With all the news about Obama being involved in a potentially career-crushing scandal, let’s not forget that Hillary is still out there and that a new book is dredging up the Clinton’s scandal-ridden past with allegations that a top Clinton official and former Time magazine reporter may be the next Alger Hiss.
In what could be the biggest State Department scandal since State Department official and United Nations founder Alger Hiss was exposed as a Soviet spy, a top Clinton State Department official and former Time magazine journalist has been identified as having been a trusted contact of the Russian intelligence service.

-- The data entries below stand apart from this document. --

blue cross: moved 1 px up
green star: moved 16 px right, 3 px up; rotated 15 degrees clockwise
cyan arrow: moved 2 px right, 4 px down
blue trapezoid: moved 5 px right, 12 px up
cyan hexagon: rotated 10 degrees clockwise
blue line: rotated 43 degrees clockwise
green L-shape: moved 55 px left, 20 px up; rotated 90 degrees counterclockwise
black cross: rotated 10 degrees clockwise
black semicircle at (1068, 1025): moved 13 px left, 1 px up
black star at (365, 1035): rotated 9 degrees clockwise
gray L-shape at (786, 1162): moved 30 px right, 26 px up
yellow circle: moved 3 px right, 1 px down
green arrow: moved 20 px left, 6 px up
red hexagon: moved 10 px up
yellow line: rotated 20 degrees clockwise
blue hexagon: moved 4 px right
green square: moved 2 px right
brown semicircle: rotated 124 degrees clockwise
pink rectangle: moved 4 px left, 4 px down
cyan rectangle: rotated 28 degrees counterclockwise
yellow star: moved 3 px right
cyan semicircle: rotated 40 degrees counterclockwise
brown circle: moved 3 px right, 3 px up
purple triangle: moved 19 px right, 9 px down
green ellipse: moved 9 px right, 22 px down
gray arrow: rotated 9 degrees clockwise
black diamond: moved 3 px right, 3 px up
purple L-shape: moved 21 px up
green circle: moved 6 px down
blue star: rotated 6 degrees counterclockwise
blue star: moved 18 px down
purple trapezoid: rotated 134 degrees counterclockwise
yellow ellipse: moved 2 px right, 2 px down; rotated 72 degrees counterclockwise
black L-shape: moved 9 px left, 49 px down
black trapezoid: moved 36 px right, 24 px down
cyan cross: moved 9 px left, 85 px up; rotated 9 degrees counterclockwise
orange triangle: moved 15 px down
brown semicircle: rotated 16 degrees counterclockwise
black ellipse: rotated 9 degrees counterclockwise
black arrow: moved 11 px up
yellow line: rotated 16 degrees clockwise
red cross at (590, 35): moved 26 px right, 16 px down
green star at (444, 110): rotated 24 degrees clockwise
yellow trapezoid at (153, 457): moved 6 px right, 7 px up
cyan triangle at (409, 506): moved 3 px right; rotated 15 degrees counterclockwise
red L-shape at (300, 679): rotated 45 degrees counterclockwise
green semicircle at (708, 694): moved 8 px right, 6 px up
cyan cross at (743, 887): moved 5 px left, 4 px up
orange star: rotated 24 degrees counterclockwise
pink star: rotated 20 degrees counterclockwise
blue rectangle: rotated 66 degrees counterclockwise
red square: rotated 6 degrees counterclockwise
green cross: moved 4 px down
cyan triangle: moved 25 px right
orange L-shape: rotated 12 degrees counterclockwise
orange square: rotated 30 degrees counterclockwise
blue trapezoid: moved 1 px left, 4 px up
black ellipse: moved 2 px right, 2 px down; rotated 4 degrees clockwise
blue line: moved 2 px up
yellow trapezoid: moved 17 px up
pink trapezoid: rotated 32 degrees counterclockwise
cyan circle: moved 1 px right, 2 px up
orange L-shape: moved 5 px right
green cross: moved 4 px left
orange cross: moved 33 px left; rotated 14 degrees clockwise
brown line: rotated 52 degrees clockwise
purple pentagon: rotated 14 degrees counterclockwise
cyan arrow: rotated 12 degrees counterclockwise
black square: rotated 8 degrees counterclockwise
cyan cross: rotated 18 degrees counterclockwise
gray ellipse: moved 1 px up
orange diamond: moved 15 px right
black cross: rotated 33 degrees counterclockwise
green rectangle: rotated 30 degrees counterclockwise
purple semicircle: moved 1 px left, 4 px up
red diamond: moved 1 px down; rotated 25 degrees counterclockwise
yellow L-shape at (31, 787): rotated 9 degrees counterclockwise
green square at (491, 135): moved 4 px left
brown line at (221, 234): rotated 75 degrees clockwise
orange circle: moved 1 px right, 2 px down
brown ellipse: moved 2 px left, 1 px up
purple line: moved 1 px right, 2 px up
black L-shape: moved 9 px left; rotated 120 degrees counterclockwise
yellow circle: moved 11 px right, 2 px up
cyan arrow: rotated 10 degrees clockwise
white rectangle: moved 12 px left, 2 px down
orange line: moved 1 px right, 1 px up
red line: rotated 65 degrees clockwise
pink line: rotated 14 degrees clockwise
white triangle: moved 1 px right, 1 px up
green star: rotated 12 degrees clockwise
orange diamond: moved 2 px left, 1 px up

The sensational charge against Strobe Talbott is made in a new book based on interviews with a Russian defector. The book, Comrade J, by veteran author and reporter Pete Earley, identifies Talbott as having been manipulated by a Russian official working for Russian intelligence in order to get information about U.S. foreign policy. The same book describes the United Nations as a major base of espionage operations for Russia in the U.S.
But the story gets much more scandalous than that because Talbott himself has just written a book, The Great Experiment, describing his own background in the pro-world government World Federalist Movement and naming a network of friends and close associates that includes former President Bill Clinton and billionaire leftist George Soros. Curiously, the book calls for expanding the authority of the U.N. but completely ignores the role of Soviet spy Alger Hiss, himself a top State Department official, in founding the United Nations. …
A close personal friend of Bill and Hillary Clinton, Talbott is described in the Comrade J book as having been “a special unofficial contact” of the Russian intelligence agency, the SVR, when he was Deputy Secretary of State in the Clinton Administration. Talbott had been in charge of Russian affairs.
“Inside the SVR, that term was used only to identify a top-level intelligence source who had high social and/or political status and whose identity needed to be carefully guarded,” the book says. On the same level of interest was Fidel Castro’s brother Raul, a communist “recruited by the KGB during the Khrushchev era” who continued to work for the Russians after the Soviet collapse, the book says. He, too, was a “special unofficial contact.”
Talbott was allegedly manipulated and deceived by Russia’s then Deputy Minister of Foreign Affairs, Georgi Mamedov, who was “secretly working” for Russian intelligence, the book alleges. The book, however, does not make the specific charge that Talbott was recruited as a Russian spy or was a conscious agent of the Russian regime.
The book cites Talbott as an “example of how a skilled intelligence agency could manipulate a situation and a diplomatic source to its advantage without the target realizing he was being used for intelligence-gathering purposes.” It says Mamedov was “instructed” by the SVR to ask specific questions to get information about certain matters.